++++ RECORDS PROVIDED ++++
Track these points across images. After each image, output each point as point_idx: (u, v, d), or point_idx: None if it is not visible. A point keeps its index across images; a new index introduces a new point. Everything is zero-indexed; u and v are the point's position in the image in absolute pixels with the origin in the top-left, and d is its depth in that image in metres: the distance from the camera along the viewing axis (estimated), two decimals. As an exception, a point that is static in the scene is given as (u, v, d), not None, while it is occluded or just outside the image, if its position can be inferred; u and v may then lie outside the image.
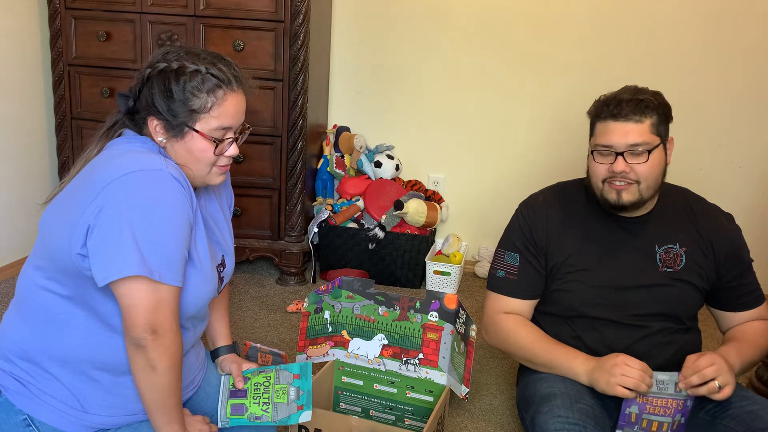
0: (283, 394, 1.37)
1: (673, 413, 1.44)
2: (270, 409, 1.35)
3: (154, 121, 1.22)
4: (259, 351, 1.83)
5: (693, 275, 1.60)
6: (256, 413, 1.34)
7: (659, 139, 1.54)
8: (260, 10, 2.59)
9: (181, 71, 1.20)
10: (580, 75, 2.88)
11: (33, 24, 2.82)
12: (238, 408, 1.35)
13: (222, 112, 1.22)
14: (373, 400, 1.84)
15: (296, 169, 2.73)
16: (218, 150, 1.24)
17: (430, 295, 1.75)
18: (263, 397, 1.36)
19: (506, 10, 2.91)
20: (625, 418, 1.45)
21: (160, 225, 1.12)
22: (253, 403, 1.36)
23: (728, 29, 2.75)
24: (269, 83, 2.64)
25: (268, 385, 1.38)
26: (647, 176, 1.54)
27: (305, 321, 1.77)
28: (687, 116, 2.86)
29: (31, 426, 1.21)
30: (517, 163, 3.01)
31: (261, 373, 1.41)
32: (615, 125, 1.54)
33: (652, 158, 1.53)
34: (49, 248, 1.20)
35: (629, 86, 1.60)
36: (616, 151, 1.53)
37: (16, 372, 1.23)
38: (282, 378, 1.39)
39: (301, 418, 1.35)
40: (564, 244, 1.65)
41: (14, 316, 1.27)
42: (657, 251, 1.61)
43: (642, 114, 1.53)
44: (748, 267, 1.65)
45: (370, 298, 1.80)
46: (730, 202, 2.85)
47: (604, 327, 1.60)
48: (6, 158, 2.72)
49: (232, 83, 1.23)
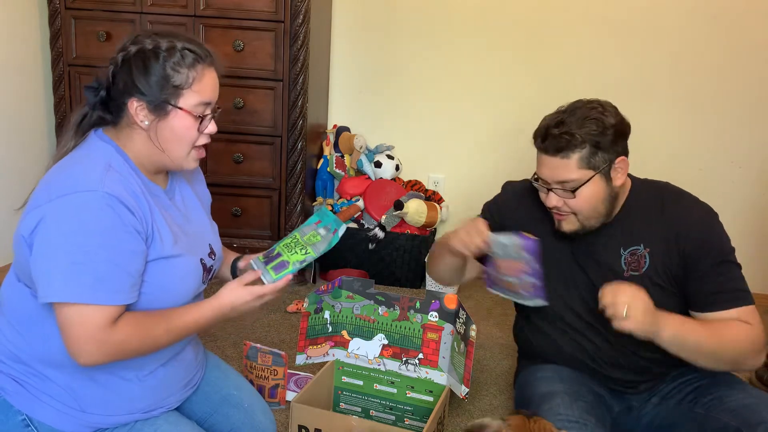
0: (315, 235, 1.35)
1: (519, 274, 1.49)
2: (309, 249, 1.32)
3: (134, 103, 1.21)
4: (259, 351, 1.83)
5: (657, 275, 1.52)
6: (299, 259, 1.31)
7: (592, 171, 1.46)
8: (260, 10, 2.59)
9: (158, 49, 1.20)
10: (581, 75, 2.88)
11: (33, 24, 2.81)
12: (278, 266, 1.30)
13: (202, 87, 1.23)
14: (373, 400, 1.84)
15: (296, 169, 2.73)
16: (201, 127, 1.25)
17: (430, 295, 1.75)
18: (297, 248, 1.33)
19: (507, 10, 2.90)
20: (488, 280, 1.59)
21: (88, 248, 1.12)
22: (291, 255, 1.32)
23: (728, 29, 2.75)
24: (269, 83, 2.64)
25: (297, 240, 1.35)
26: (581, 209, 1.49)
27: (305, 321, 1.77)
28: (687, 116, 2.86)
29: (30, 426, 1.21)
30: (517, 163, 3.01)
31: (283, 240, 1.36)
32: (544, 158, 1.49)
33: (581, 193, 1.47)
34: (18, 258, 1.22)
35: (566, 110, 1.49)
36: (546, 186, 1.50)
37: (13, 373, 1.23)
38: (305, 230, 1.36)
39: (340, 233, 1.35)
40: None
41: (4, 320, 1.27)
42: (622, 254, 1.55)
43: (567, 149, 1.44)
44: (721, 264, 1.48)
45: (370, 298, 1.80)
46: (730, 202, 2.87)
47: (577, 335, 1.60)
48: (6, 158, 2.72)
49: (208, 58, 1.24)
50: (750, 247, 2.83)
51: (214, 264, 1.39)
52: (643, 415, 1.61)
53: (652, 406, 1.60)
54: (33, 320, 1.22)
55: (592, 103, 1.49)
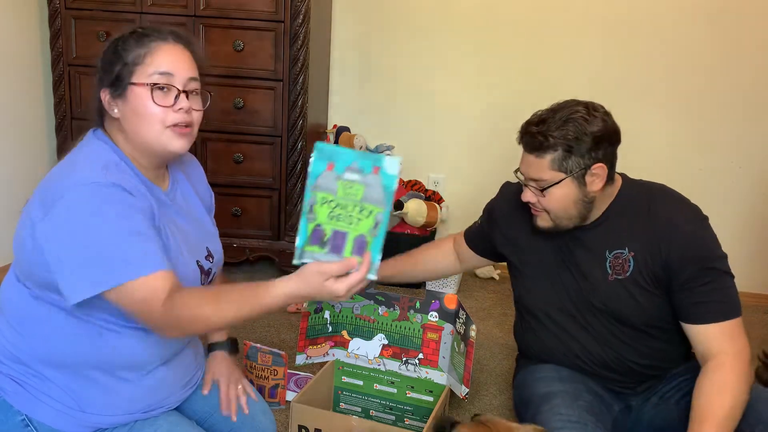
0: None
1: None
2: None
3: (103, 94, 1.22)
4: (259, 351, 1.83)
5: (642, 278, 1.49)
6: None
7: (563, 174, 1.45)
8: (260, 10, 2.59)
9: (116, 39, 1.23)
10: (581, 75, 2.88)
11: (33, 24, 2.81)
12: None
13: (155, 59, 1.20)
14: (373, 400, 1.84)
15: (296, 169, 2.73)
16: (159, 99, 1.19)
17: (430, 295, 1.75)
18: (344, 221, 1.09)
19: (507, 11, 2.90)
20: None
21: (108, 226, 1.11)
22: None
23: (729, 29, 2.75)
24: (269, 83, 2.64)
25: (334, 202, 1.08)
26: (552, 208, 1.50)
27: (305, 321, 1.77)
28: (687, 116, 2.86)
29: (30, 426, 1.21)
30: (517, 164, 3.01)
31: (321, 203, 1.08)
32: (523, 154, 1.52)
33: (551, 193, 1.47)
34: (19, 259, 1.21)
35: (553, 108, 1.49)
36: (523, 182, 1.53)
37: (13, 373, 1.23)
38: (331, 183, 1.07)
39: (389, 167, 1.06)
40: (520, 243, 1.67)
41: (3, 321, 1.27)
42: (607, 257, 1.54)
43: (540, 150, 1.45)
44: (706, 272, 1.44)
45: (370, 298, 1.80)
46: (729, 202, 2.87)
47: (565, 335, 1.61)
48: (6, 158, 2.72)
49: (165, 36, 1.23)
50: (750, 247, 2.83)
51: (212, 267, 1.38)
52: (642, 414, 1.61)
53: (651, 406, 1.61)
54: (33, 320, 1.21)
55: (580, 105, 1.47)
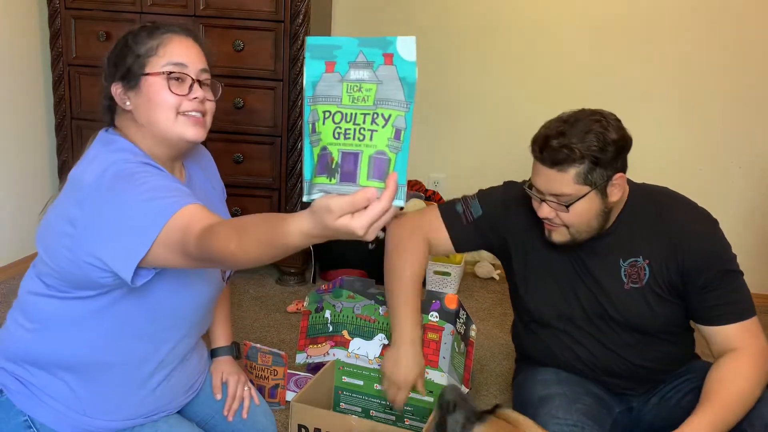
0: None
1: None
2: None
3: (115, 88, 1.22)
4: (259, 351, 1.83)
5: (657, 286, 1.49)
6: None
7: (588, 187, 1.40)
8: (260, 10, 2.59)
9: (126, 34, 1.24)
10: (581, 76, 2.88)
11: (33, 24, 2.81)
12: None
13: (168, 50, 1.20)
14: (373, 400, 1.84)
15: (296, 169, 2.73)
16: (174, 88, 1.19)
17: (430, 296, 1.75)
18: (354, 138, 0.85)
19: (507, 12, 2.91)
20: None
21: (139, 189, 1.08)
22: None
23: (729, 29, 2.75)
24: (269, 83, 2.64)
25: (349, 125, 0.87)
26: (573, 222, 1.45)
27: (305, 320, 1.77)
28: (687, 116, 2.86)
29: (32, 428, 1.21)
30: (517, 163, 3.01)
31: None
32: (540, 168, 1.43)
33: (575, 209, 1.42)
34: (51, 263, 1.17)
35: (568, 119, 1.41)
36: (540, 197, 1.46)
37: (19, 372, 1.23)
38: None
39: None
40: (527, 250, 1.61)
41: (20, 320, 1.25)
42: (622, 266, 1.51)
43: (565, 163, 1.38)
44: (725, 276, 1.46)
45: (371, 298, 1.80)
46: (730, 202, 2.87)
47: (573, 342, 1.59)
48: (6, 158, 2.72)
49: (175, 29, 1.23)
50: (750, 247, 2.83)
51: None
52: (643, 415, 1.62)
53: (652, 407, 1.61)
54: (51, 320, 1.21)
55: (596, 115, 1.43)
++++
An exact copy is needed of the stretch above that opens with the line containing "38: (282, 378, 1.39)" and closes with the line containing "38: (331, 183, 1.07)"; the pictures are not part of it.

▸ **SOLUTION**:
38: (282, 378, 1.39)
39: (301, 418, 1.35)
40: (564, 244, 1.65)
41: (14, 316, 1.27)
42: (657, 251, 1.61)
43: (642, 114, 1.53)
44: (748, 267, 1.65)
45: (370, 298, 1.80)
46: (730, 202, 2.85)
47: (604, 327, 1.60)
48: (6, 158, 2.72)
49: (232, 83, 1.23)
0: (315, 235, 1.35)
1: (519, 274, 1.49)
2: (309, 249, 1.32)
3: (134, 103, 1.21)
4: (259, 351, 1.83)
5: (657, 275, 1.52)
6: (299, 259, 1.31)
7: (592, 171, 1.46)
8: (260, 10, 2.59)
9: (158, 49, 1.20)
10: (581, 75, 2.88)
11: (33, 24, 2.81)
12: (278, 266, 1.30)
13: (202, 87, 1.23)
14: (373, 400, 1.84)
15: (296, 169, 2.73)
16: (201, 127, 1.25)
17: (430, 295, 1.75)
18: (297, 248, 1.33)
19: (507, 10, 2.90)
20: (488, 280, 1.59)
21: (88, 248, 1.12)
22: (291, 255, 1.32)
23: (728, 29, 2.75)
24: (269, 83, 2.64)
25: (297, 240, 1.35)
26: (581, 209, 1.49)
27: (305, 321, 1.77)
28: (687, 116, 2.86)
29: (30, 426, 1.21)
30: (517, 163, 3.01)
31: (283, 240, 1.36)
32: (544, 158, 1.49)
33: (581, 193, 1.47)
34: (18, 258, 1.22)
35: (566, 110, 1.49)
36: (546, 186, 1.50)
37: (13, 373, 1.23)
38: (305, 230, 1.36)
39: (340, 233, 1.35)
40: None
41: (4, 320, 1.27)
42: (622, 254, 1.55)
43: (567, 149, 1.44)
44: (721, 264, 1.48)
45: (370, 298, 1.80)
46: (730, 202, 2.87)
47: (577, 335, 1.60)
48: (6, 158, 2.72)
49: (208, 58, 1.24)
50: (750, 247, 2.83)
51: (214, 264, 1.39)
52: (643, 415, 1.61)
53: (652, 406, 1.60)
54: (33, 320, 1.22)
55: (592, 103, 1.49)
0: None
1: None
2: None
3: (103, 94, 1.22)
4: (259, 351, 1.83)
5: (642, 278, 1.49)
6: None
7: (563, 174, 1.45)
8: (260, 10, 2.59)
9: (116, 39, 1.23)
10: (581, 75, 2.88)
11: (33, 24, 2.81)
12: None
13: (155, 59, 1.20)
14: (373, 400, 1.84)
15: (296, 169, 2.73)
16: (159, 99, 1.19)
17: (430, 295, 1.75)
18: (344, 221, 1.09)
19: (507, 11, 2.90)
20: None
21: (108, 226, 1.11)
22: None
23: (729, 29, 2.75)
24: (269, 83, 2.64)
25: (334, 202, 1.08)
26: (552, 208, 1.50)
27: (305, 321, 1.77)
28: (687, 116, 2.86)
29: (30, 426, 1.21)
30: (517, 164, 3.01)
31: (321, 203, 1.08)
32: (523, 154, 1.52)
33: (551, 193, 1.47)
34: (19, 259, 1.21)
35: (553, 108, 1.49)
36: (523, 182, 1.53)
37: (13, 373, 1.23)
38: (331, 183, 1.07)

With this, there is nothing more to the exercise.